The Corporate Fraud Accountability Act of 2002, P.L. 107-204, commonly known as the “Sarbanes-Oxley Act,” was passed because of the unprecedented corporate and accounting scandals that emerged a couple of years ago. Although the law was intended to “protect investors by improving the accuracy and reliability of corporate disclosures made [under] the securities laws,” it reaches wider and farther than many people believe. In fact, one of several criminal provisions applies to many different organizations, including closely held businesses and nonprofit entities.
Traditionally, federal prosecutors have investigated and indicted individuals for destroying documents using veteran sections of the federal criminal code that forbid “obstruction of justice.” These seemingly potent provisions, however, have weaknesses. For example, the government often cannot prosecute someone unless he actually participated in document destruction and knew that a related government proceeding was afoot. Meantime, people who shredded documents while anticipating a government proceeding could not be prosecuted unless they “corruptly” persuaded others to do so.
Thanks to Sarbanes-Oxley, under 18 U.S.C. § 1519, it is a crime to knowingly alter, destroy, conceal or falsify any record or document intending to “obstruct or influence the investigation or proper administration of any matter within the jurisdiction of any [federal department or agency].”

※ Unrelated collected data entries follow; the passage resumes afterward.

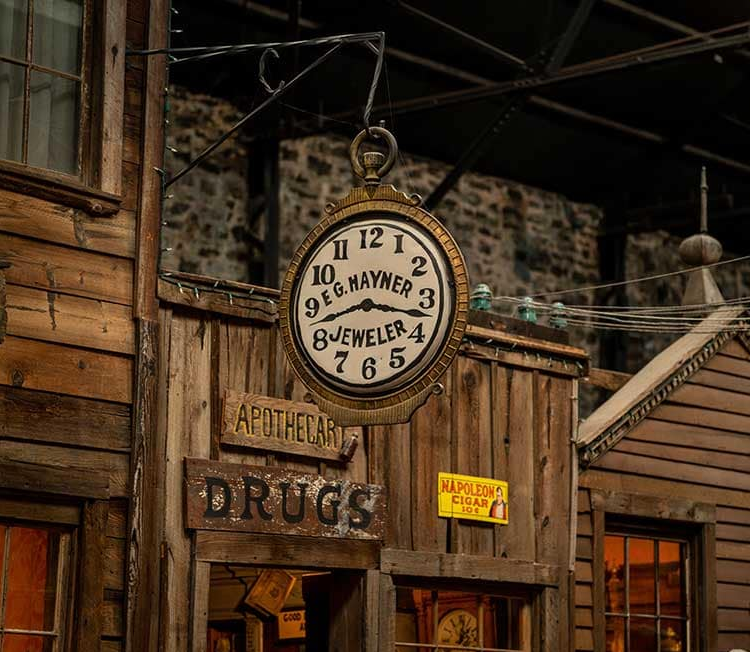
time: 8:17
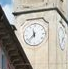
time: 11:37
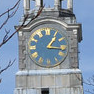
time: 1:16
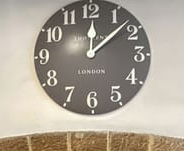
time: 12:07
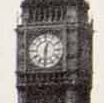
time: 12:30
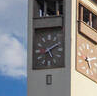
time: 5:09
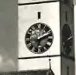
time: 6:10
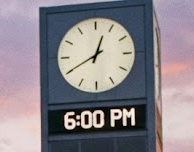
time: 12:40
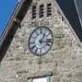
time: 1:16
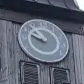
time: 9:53
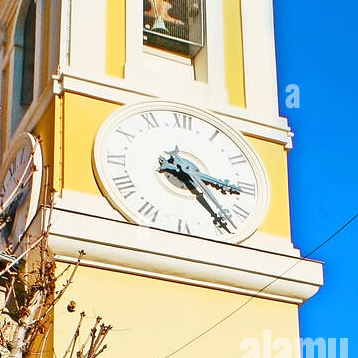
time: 3:24
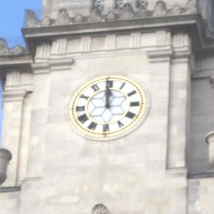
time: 11:59
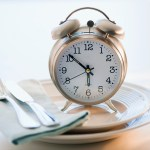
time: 5:51
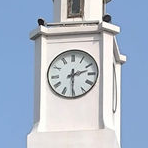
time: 2:30
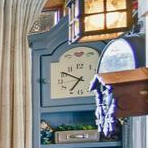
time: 6:50
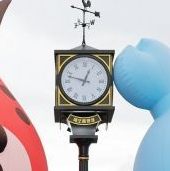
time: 12:47
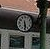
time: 5:29
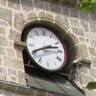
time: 2:41
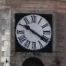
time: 10:20
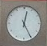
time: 12:25
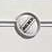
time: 7:07
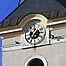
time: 11:37
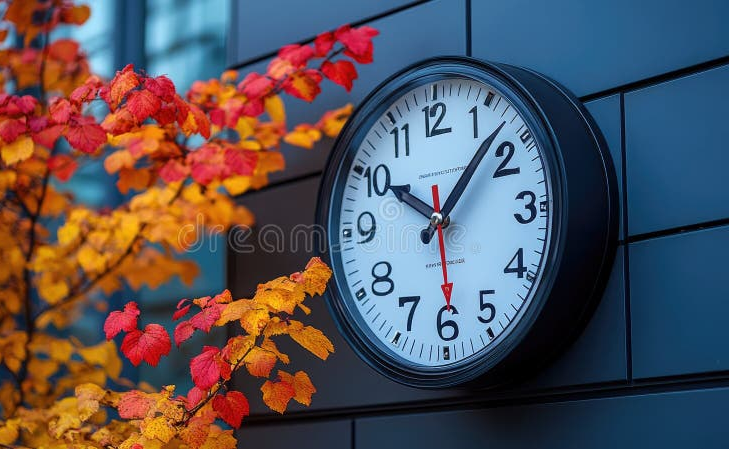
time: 10:07
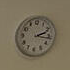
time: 2:16
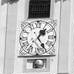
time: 1:24
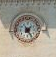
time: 7:24
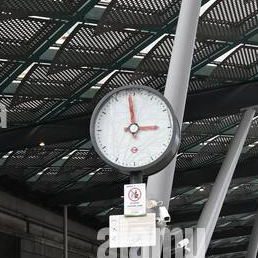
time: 2:58
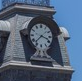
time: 3:37
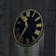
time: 11:36
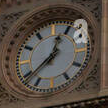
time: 12:38
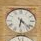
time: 6:22
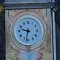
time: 9:32
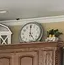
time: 4:59
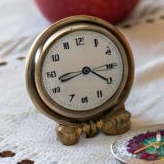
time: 8:20
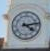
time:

The coverage is similar to the federal false statements law, 18 U.S.C. § 1001, which the courts have interpreted to reach every nook and cranny of potential federal government interest, as well as false statements to state authorities and private contractors that receive federal funds and manage delegated federal programs.
Notably, Section 1519 establishes criminal penalties for document destruction “in … contemplation of any such [federal department or agency] matter.” This could set the stage for criminal liability if a company official or employee suggested — say, in an internal office memo — that an ongoing or proposed activity, if not concealed, would generate heat from government regulators. If the activity fell within the ambit of a federal agency's jurisdiction and if the memo (not to mention project-related records and materials) were later destroyed, then the company and any number of individuals arguably could be subject to prosecution.
Sarbanes-Oxley proves that federal legislation, primarily aimed at curbing one type of abuse or scandal can have “stealth” provisions that affect businesses and entities throughout the economy. Organizations must assure their policies and operations are synchronized with these changes.